→ Problem statement: Write the next part of the passage on a small company's revenue and staffing costs, starting after its final sentence; the entries that follow it are separate.

My business makes $2.2MM ARR and has 17 employees (counting the founders).
We're profitable, although we try to put about as much money as we can afford
back into growth, so we're right around break even. There are a number of
factors to consider when thinking about whether this is "enough" money.

Location - We're based in St. Louis which has significantly lower cost of
living than, say, the Bay Area (we moved from SF for this reason). St. Louis
is much more expensive than some other parts of the world. So the amount of
revenue a company "needs" is highly dependent on where it's located.

Types of employees - More than half of our employees are on the support team,
and almost every came in as an entry level employee right out of college. We
pay our support people very well (almost as much as the engineers) but it's
definitely cheaper to employ a handful of entry-level support people vs.
senior engineers. I think it's a common mistake to think that every startup is
made up entirely of engineers.

→ Listing:
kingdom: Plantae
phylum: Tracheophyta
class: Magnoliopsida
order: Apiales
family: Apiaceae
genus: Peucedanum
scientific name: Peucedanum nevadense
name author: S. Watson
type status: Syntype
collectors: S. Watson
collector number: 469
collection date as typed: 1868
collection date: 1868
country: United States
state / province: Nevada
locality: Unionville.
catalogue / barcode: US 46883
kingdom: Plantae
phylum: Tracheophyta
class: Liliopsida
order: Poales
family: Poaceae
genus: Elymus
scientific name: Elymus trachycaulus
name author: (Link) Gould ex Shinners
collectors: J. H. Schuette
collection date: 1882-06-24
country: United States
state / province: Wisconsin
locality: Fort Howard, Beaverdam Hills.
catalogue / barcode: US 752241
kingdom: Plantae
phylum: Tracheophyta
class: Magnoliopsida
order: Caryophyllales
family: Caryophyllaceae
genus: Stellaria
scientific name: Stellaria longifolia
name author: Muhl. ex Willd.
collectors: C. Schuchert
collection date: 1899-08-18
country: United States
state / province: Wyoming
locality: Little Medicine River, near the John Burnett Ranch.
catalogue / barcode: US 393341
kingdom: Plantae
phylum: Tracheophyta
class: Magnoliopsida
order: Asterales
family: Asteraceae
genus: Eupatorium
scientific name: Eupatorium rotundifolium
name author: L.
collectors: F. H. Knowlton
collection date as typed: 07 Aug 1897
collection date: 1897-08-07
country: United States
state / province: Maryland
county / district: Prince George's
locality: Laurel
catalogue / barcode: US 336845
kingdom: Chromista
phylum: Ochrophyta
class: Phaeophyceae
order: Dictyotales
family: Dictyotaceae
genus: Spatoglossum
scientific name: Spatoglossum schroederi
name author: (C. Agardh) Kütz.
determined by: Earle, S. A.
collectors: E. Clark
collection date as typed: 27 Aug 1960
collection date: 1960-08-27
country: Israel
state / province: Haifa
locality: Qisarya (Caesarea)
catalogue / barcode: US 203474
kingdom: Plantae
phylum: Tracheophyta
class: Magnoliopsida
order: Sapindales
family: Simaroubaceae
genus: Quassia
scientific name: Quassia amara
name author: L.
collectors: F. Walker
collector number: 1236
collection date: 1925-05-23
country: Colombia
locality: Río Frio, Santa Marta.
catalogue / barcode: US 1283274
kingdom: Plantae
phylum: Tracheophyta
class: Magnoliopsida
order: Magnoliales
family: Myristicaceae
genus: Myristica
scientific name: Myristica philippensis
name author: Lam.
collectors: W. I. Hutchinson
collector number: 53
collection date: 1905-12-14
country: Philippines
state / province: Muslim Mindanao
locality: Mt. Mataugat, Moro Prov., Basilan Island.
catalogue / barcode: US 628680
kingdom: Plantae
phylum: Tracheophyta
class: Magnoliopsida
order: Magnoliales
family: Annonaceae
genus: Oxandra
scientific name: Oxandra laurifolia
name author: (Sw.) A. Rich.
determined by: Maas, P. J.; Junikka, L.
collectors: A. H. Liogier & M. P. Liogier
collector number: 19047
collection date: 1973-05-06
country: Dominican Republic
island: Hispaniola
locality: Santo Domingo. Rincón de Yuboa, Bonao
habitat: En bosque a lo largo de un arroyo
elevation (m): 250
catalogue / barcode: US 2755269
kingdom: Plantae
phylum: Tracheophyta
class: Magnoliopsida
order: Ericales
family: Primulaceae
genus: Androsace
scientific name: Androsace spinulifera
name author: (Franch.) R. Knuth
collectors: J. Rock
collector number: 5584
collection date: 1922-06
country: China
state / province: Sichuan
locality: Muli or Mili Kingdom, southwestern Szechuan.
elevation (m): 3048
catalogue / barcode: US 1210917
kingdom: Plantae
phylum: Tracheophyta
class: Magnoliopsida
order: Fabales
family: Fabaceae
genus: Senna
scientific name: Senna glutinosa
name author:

→ The answer:
Revenue per employee - Right now we're at about $130k ARR per employee, and
like I mentioned, that's close to break even. If we keep growing somewhat
quickly, we'll bring in enough new entry-level employees at lower salaries to
bring the average down. But as our growth slows (which is happening, and
happens to everyone eventually), our team becomes more and more senior and so
we pay them accordingly. For this reason, I think we'll need to shoot for a
higher $/employee. But not much higher I don't think. I bet $200k/employee
would cover us long-term.

"Maximizing shareholder value" \- One of the things that drives most tech
companies to make so much money is that their primary goal (regardless of what
their mission statement says) is to maximize shareholder value. When you're
bootstrapped, you can choose not to do that. I work full-time as a founder/CEO
and get paid well (probably about what I'd be making working for someone else,
maybe a bit less). If I wanted to become a billionaire, then yeah, this
business model wouldn't work. But that doesn't have to be the goal.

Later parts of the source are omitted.